Wednesday, April 17, 2013

Fear Rising In Aftermath of Boston

Busy morning already, which is why this post is later that normal.  The markets are sharply lower in early trading on little economic news.  But there have been a handful of earnings reports coming out, and none of them has contained a big upside surprise.

The volatility index is spiking +23% back above the 17 level today.  I think fears are being exacerbated by the news coming out surrounding additional suspicious packages being found at the White House as well as two letters that tested positive for ricin.  While not exactly like post-9/11, it is likely sparking memories of that and spooking folks.
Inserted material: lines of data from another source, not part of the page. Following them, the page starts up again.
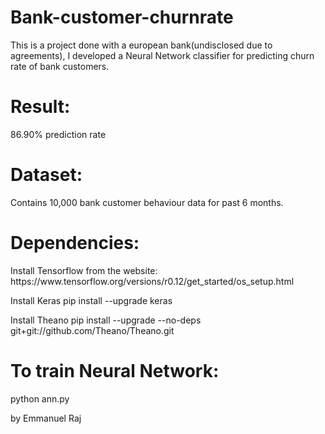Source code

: # Bank-customer-churnrate
This is a project done with a european bank(undisclosed due to agreements), I developed a Neural Network classifier for predicting churn rate of bank customers. 

<h1>Result:</h1>
86.90% prediction rate

<h1>Dataset:</h1>
Contains 10,000 bank customer behaviour data for past 6 months.  

<h1>Dependencies:</h1>
Install Tensorflow from the website: https://www.tensorflow.org/versions/r0.12/get_started/os_setup.html

Install Keras 
pip install --upgrade keras

Install Theano
pip install --upgrade --no-deps git+git://github.com/Theano/Theano.git



<h1>To train Neural Network:</h1>
python ann.py




by Emmanuel Raj
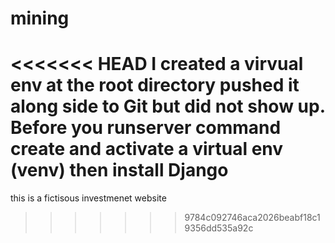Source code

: # mining
<<<<<<< HEAD
I created a virvual env at the root directory pushed it along side to Git but did not show up. 
Before you runserver command create and activate a virtual env (venv) then install Django 
=======
this is a fictisous  investmenet website
>>>>>>> 9784c092746aca2026beabf18c19356dd535a92c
In China there are continued reports of a new bird flu spreading, and we remember how the markets didn't like the H1N1 flu epidemic when it was spreading.  China is already struggling with slowing growth, and if folks over there panic about this bird flu it could hit their economy.

Asian markets closed mixed overnight.  A former Chinese official spoke and described local government debt levels as 'out of control'.

European markets are lower across the board today.  UK unemployment rose to 7.9% and there are rumors that Germany and/or France could be the subject of sovereign debt downgrade.

In earnings news, we are seeing more stocks trade lower after reporting that trade higher.

Stocks rising on earnings: ABT, MAT, PNC, DGX

Stocks falling on earnings: INTC, BAC, YHOO, URI, CSX, BMI, TXT

The 10-year yield is lower to 1.69%.  The dollar is higher today, and most commodities are lower.  Oil prices are lower to $86.90, and copper prices are also down sharply.  Gold prices are holding up and are nearly unchanged around $1386.

Trading comment: After Monday's sharp selloff and the small-cap index breaking below its 50-day average, we thought there would be more consolidation in the market.  Yesterday's rally now looks more like just a short-term bounce that came on lighter volume than Monday.  We thought the S&P 500 could test its 50-day average, and today it is within striking distance of that support level.  So far the SPX is -3% off its recent highs.  We figured the market was due for a 3-5% correction, but think it would probably bounce from there.  So in this SPX 1520-1550 level we want to look for opportunities to add to stocks.  Our hope is to find stocks that report great quarters but don't take off due to the overall weak market.